The Cost of Running the Queen Car

Update: Minor changes were made to add some details to the costings presented here at about 10:10 am on June 14.]

The debate over which type of transit vehicle should operate on Queen Street, and by implication on the wider streetcar network, will inevitably get into the question of the cost of streetcar operations. The TTC has cited large ongoing costs of the bus operation:

This summer, the TTC is spending an extra $1 million per month to run buses on the route, according to TTC spokesperson Brad Ross. It also takes 60 buses to provide similar service to the 501 Queen’s usual 45 streetcars.

“Queen is a good example of a route where streetcars make good sense because of the capacity that they offer you in the downtown to reduce congestion,” Ross said, adding that Toronto’s streetcars produce lower emissions than buses.

[From CBC News Toronto]

The ratio of buses to streetcars in this quotation is somewhat misleading for a few reasons:

  • The bus service is scheduled with extra running time in anticipation of construction delays, although the actual construction has not yet begun. This is responsible both for the accumulation of large numbers of buses at terminals.
  • The replacement ratio of 1.3:1 is well below values the TTC normally uses in comparing transit modes, and in their own crowding standards. The design capacities of vehicles for service planning is 51 for a standard bus, 74 for a standard-length streetcar (CLRV), 108 for a two-section articulated streetcar (ALRV) and 130 for the new low floor Flexitys. This implies a replacement ratio of 1.45:1 for CLRVs, 2.12 for ALRVs and 2.55 for Flexitys. These numbers would be adjusted downward to compensate for faster operating speeds with buses, if any, although that adjustment would vary by time of day and route segment as shown in my analyses of operations on the route.
  • The capacity of scheduled bus service is less than the scheduled capacity of streetcars at the beginning of 2017. Service for 501 Queen is based on the capacity of ALRVs.

» SUPPLIED DATA
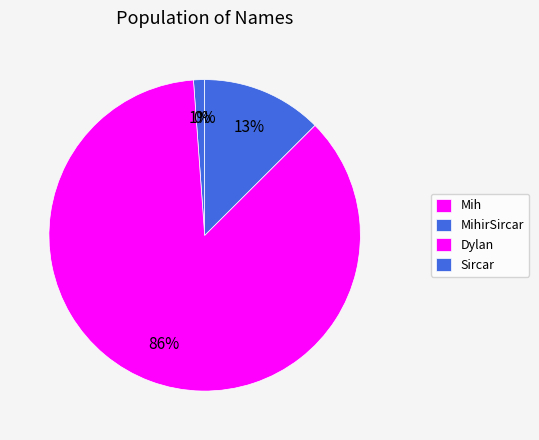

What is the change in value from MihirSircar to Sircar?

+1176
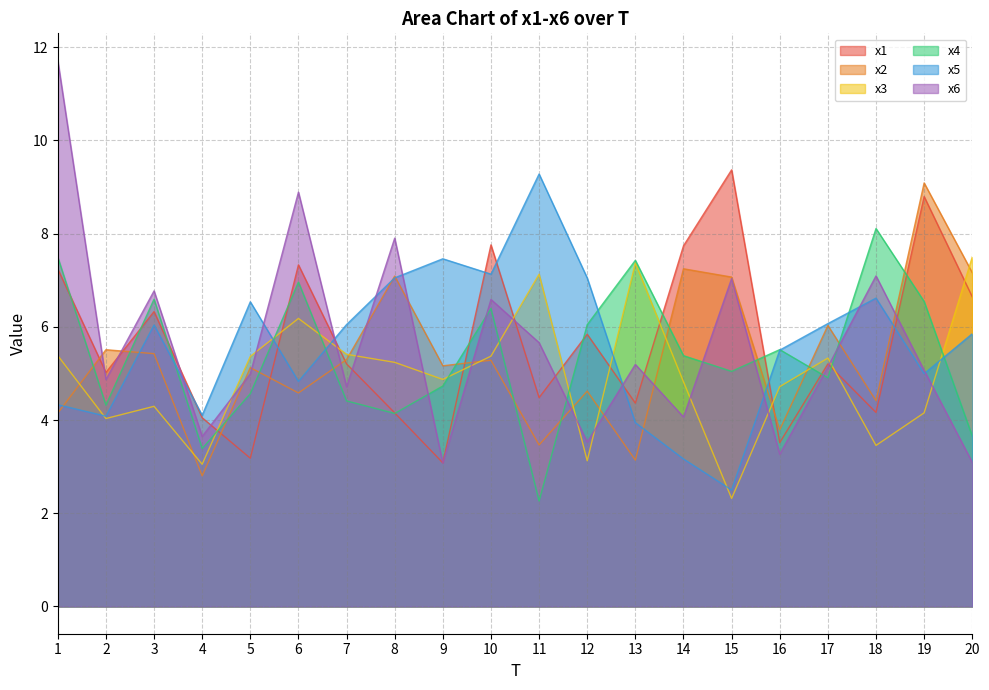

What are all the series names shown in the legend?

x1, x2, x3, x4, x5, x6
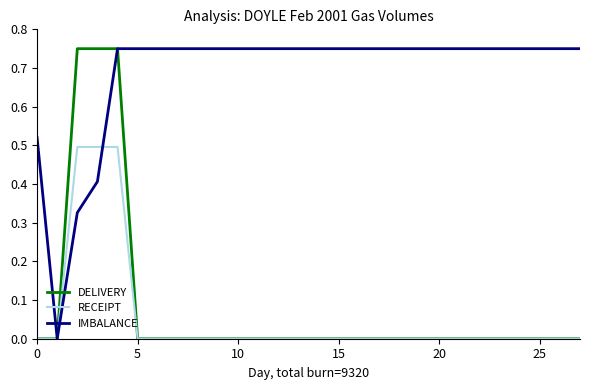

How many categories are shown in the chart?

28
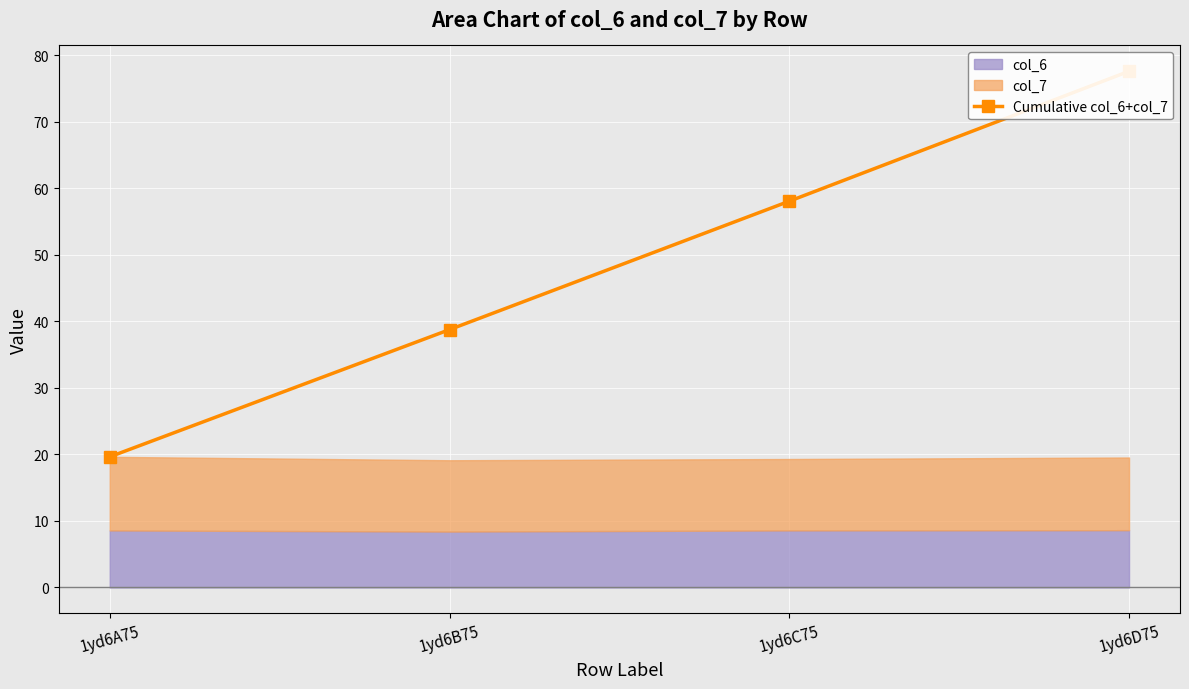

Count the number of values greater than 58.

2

» TASK REQUIREMENTS
a) List every vehicle type whose design capacity for service planning is given in the Queen car text, with the capacity stated for each.
b) Quote the passage of the Queen car text between "The Cost of Running" and "usual 45 streetcars.", inclusive.
c) According to the Queen car text, how much extra per month is the TTC spending this summer to run buses on the route?

» RESULTS FOR THE EXERCISE
a)
- Standard bus: 51
- Standard-length streetcar (CLRV): 74
- Two-section articulated streetcar (ALRV): 108
- New low floor Flexity: 130

b)
The Cost of Running the Queen Car

Update: Minor changes were made to add some details to the costings presented here at about 10:10 am on June 14.]

The debate over which type of transit vehicle should operate on Queen Street, and by implication on the wider streetcar network, will inevitably get into the question of the cost of streetcar operations. The TTC has cited large ongoing costs of the bus operation:

This summer, the TTC is spending an extra $1 million per month to run buses on the route, according to TTC spokesperson Brad Ross. It also takes 60 buses to provide similar service to the 501 Queen’s usual 45 streetcars.

c) An extra $1 million per month.